ExtraHop Reveal(x) sheds light on the darkspace
ExtraHop announced Reveal(x) Summer 2018, setting a new bar for Network Traffic Analytics at enterprise scale. The latest release includes new capabilities designed to modernize enterprise security operations with critical asset behavior analysis that instantly surfaces the highest-risk threats, even those hiding within encrypted traffic.
With this insight, security operations teams can zero in on critical threat patterns and investigate down to the root cause in seconds, not days.
Between 2017 and 2018, threat dwell time in the enterprise increased to 101 days, according to FireEye’s M-Trends 2018 Report. The Verizon Data Breach Investigations Report noted, “in many cases, it’s not even the organization itself that spots the breach—it’s often a third party, like law enforcement or a partner. Worst of all, many breaches are spotted by customers.”
The Reveal(x) Summer 2018 release reduces dwell time by highlighting late stage attack activities on the “darkspace” in the enterprise. Through comprehensive network traffic analytics, Reveal(x) delivers real-time visibility and insight into threats to your critical assets throughout the hybrid enterprise.
The new “headlines” dashboard prioritizes speed and accuracy, eliminating the fake news fire drills from other tools by highlighting the highest-risk detections correlated with external and industry threat intelligence.
Other key new features in the Summer 2018 release include:
TLS 1.3 Support: As of 2017, forty-one percent of cyber attacks1 used encryption to evade detection, so the ability to detect threats within encrypted traffic is even more critical. With the latest release, Reveal(x) is the solution that offers out-of-band decryption at up to 100 Gbps and supports the requirements of the new TLS 1.3 protocol as well as decryption of forward secrecy.
Need-to-Know Decryption: Respect for privacy is simple now that authorized threat hunters and forensic investigators can be given rights to look inside suspicious packets for authoritative evidence (including content and user information), while other analysts only see the detections and metadata insights gleaned from the decrypted traffic.
Network Privilege Escalation Detection: Reveal(x) identifies changes to behavior that indicate an attacker has compromised a device, escalated access rights, and is using these higher privileges to explore and attack within the enterprise. Reveal(x) now infers escalation attempts on critical assets automatically based on changes in device behavior, commands, and protocol use, enabling detection of attacks underway and allowing SecOps teams to contain them before damage is done.

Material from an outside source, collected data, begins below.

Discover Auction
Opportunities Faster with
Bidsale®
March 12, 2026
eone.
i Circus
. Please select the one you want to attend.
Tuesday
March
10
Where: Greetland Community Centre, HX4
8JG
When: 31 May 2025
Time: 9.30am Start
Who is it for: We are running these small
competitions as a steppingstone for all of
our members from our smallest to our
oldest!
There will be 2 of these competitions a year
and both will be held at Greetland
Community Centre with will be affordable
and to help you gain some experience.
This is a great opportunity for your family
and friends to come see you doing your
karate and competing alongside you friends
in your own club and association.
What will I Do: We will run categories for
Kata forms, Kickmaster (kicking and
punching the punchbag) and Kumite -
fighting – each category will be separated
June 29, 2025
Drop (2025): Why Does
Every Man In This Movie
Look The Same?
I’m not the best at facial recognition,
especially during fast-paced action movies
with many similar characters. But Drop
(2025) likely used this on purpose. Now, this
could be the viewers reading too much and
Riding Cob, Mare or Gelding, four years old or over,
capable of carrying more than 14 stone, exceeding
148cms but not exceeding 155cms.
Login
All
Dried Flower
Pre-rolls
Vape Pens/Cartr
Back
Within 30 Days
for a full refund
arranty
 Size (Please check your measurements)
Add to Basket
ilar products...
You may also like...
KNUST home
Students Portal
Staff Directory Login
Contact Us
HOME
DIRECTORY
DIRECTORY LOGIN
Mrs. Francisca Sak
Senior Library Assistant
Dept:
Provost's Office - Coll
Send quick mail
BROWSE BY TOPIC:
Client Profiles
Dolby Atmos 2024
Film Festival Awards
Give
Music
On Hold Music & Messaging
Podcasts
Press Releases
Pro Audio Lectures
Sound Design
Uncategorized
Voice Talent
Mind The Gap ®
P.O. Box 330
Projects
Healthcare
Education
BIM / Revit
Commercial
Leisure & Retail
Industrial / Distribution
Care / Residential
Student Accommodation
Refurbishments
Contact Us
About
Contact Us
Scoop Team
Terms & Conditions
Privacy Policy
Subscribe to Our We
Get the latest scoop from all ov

Peer Group Anomaly Detection: Reveal(x) now automatically correlates device behavior against peer devices for more precise assessment of anomalous behavior, leveraging auto-discovery and classification of critical assets. This strong outlier validation improves insider threat and compromised host detection and enriches Reveal(x) investigative workflows with critical asset context that helps SecOps collaborate with IT teams controlling endpoints and data centers.

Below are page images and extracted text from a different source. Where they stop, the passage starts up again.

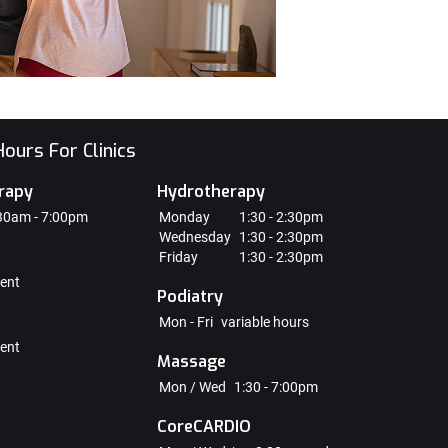
ours For Clinics
rapy
Hydrotherapy
30am - 7:00pm
Monday
1:30 - 2:30pm
Wednesday
1:30 - 2:30pm
Friday
1:30 - 2:30pm
ent
Podiatry
Mon - Fri
variable hours
ent
Massage
Mon / Wed
1:30 - 7:00pm
CoreCARDIO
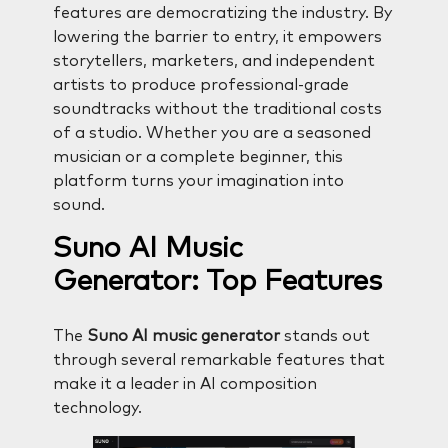
features are democratizing the industry. By
lowering the barrier to entry, it empowers
storytellers, marketers, and independent
artists to produce professional-grade
soundtracks without the traditional costs
of a studio. Whether you are a seasoned
musician or a complete beginner, this
platform turns your imagination into
sound.
Suno AI Music
Generator: Top Features
The
Suno AI music generator
stands out
through several remarkable features that
make it a leader in AI composition
technology.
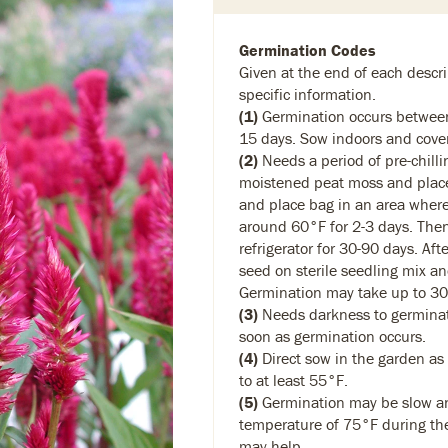
Germination Codes
Given at the end of each descri
specific information.
(1)
Germination occurs between
15 days. Sow indoors and cover 
(2)
Needs a period of pre-chilli
moistened peat moss and place 
and place bag in an area where
around 60°F for 2-3 days. Then
refrigerator for 30-90 days. Afte
seed on sterile seedling mix and
Germination may take up to 30
(3)
Needs darkness to germinat
soon as germination occurs.
(4)
Direct sow in the garden as
to at least 55°F.
(5)
Germination may be slow and
temperature of 75°F during th
may help.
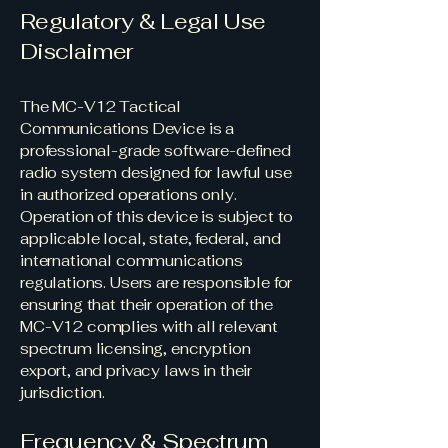
Regulatory & Legal Use
Disclaimer
The MC-V12 Tactical
Communications Device is a
professional-grade software-defined
radio system designed for lawful use
in authorized operations only.
Operation of this device is subject to
applicable local, state, federal, and
international communications
regulations. Users are responsible for
ensuring that their operation of the
MC-V12 complies with all relevant
spectrum licensing, encryption
export, and privacy laws in their
jurisdiction.
Frequency & Spectrum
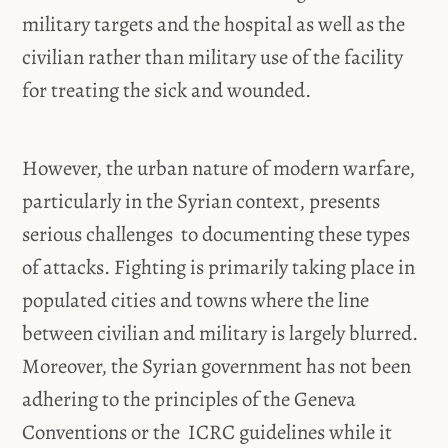
military targets and the hospital as well as the
civilian rather than military use of the facility
for treating the sick and wounded.
However, the urban nature of modern warfare,
particularly in the Syrian context, presents
serious challenges to documenting these types
of attacks. Fighting is primarily taking place in
populated cities and towns where the line
between civilian and military is largely blurred.
Moreover, the Syrian government has not been
adhering to the principles of the Geneva
Conventions or the ICRC guidelines while it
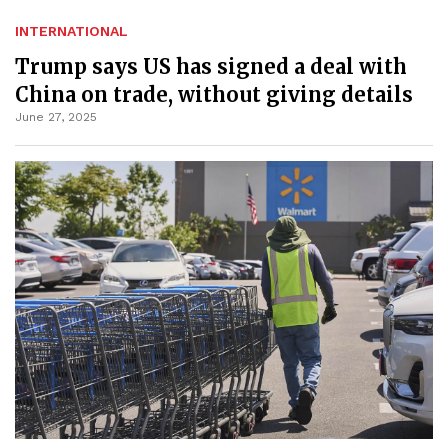
INTERNATIONAL
Trump says US has signed a deal with
China on trade, without giving details
June 27, 2025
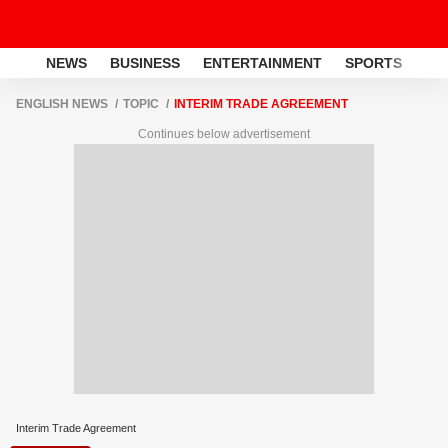
NEWS
BUSINESS
ENTERTAINMENT
SPORTS
LI
ENGLISH NEWS
TOPIC
INTERIM TRADE AGREEMENT
Continues below advertisement
Interim Trade Agreement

Threat Feed Integration: The new release ingests Structured Threat Information Expression (STIX) formatted threat intelligence that contains suspect URIs, hosts, or IP addresses, and highlights correlations with detections from network traffic. SecOps teams can use STIX feeds in Reveal(x) or a secondary feed can be added for depth of intelligence. Analysts can confirm details within the workflow via easy access to enriched data and more easily retrace attack interactions that involve external actors, including Command and Control and exfiltration activities.
Third Party Integrations: Enterprise Security Operations teams need to partner with other IT teams and their tools to accomplish evaluation, scoping, containment, and mitigation within approved processes. ExtraHop’s REST APIs provide formal integrations for automated interaction with industry-leading threat intelligence, investigation, and response platforms including Anomali, Palo Alto Networks, Phantom, ServiceNow, and Splunk. These two-way integrations inject definitive Reveal(x) insights and wire data into other tools and let Reveal(x) interact as part of investigation and response workflows, including forensic packet analysis.
“Today’s threat actors are taking advantage of vast attack surfaces that extend across every endpoint from the branch office to the datacenter or the cloud and too often they operate unnoticed,” said Jesse Rothstein, CTO and co-founder, ExtraHop. “At ExtraHop we’ve spent years developing technology that can analyze the entire network in real time – every critical asset and every transaction so that there are no blind spots. With Reveal(x) Summer 2018, we’ve applied that deep domain expertise to security operations, closing the visibility gap and surfacing the accurate, targeted information that allows SecOps teams to act quickly and with confidence.”
“Security operations centers (SOCs) manage the business of security – maintaining a reliable security infrastructure, sorting through critical informational events and alerts, and working across the IT organization to fix security problems,” said Eric Ogren, Senior Analyst at 451 Research. “Network traffic analytics are poised to play a pivotal role in modernizing security operations. ExtraHop Reveal(x) is a pioneer of this emerging market segment with the ability to deliver broad network visibility, prioritization of critical assets, and advanced behavioral analytics to reduce and possibly eliminate the dark space within the enterprise.”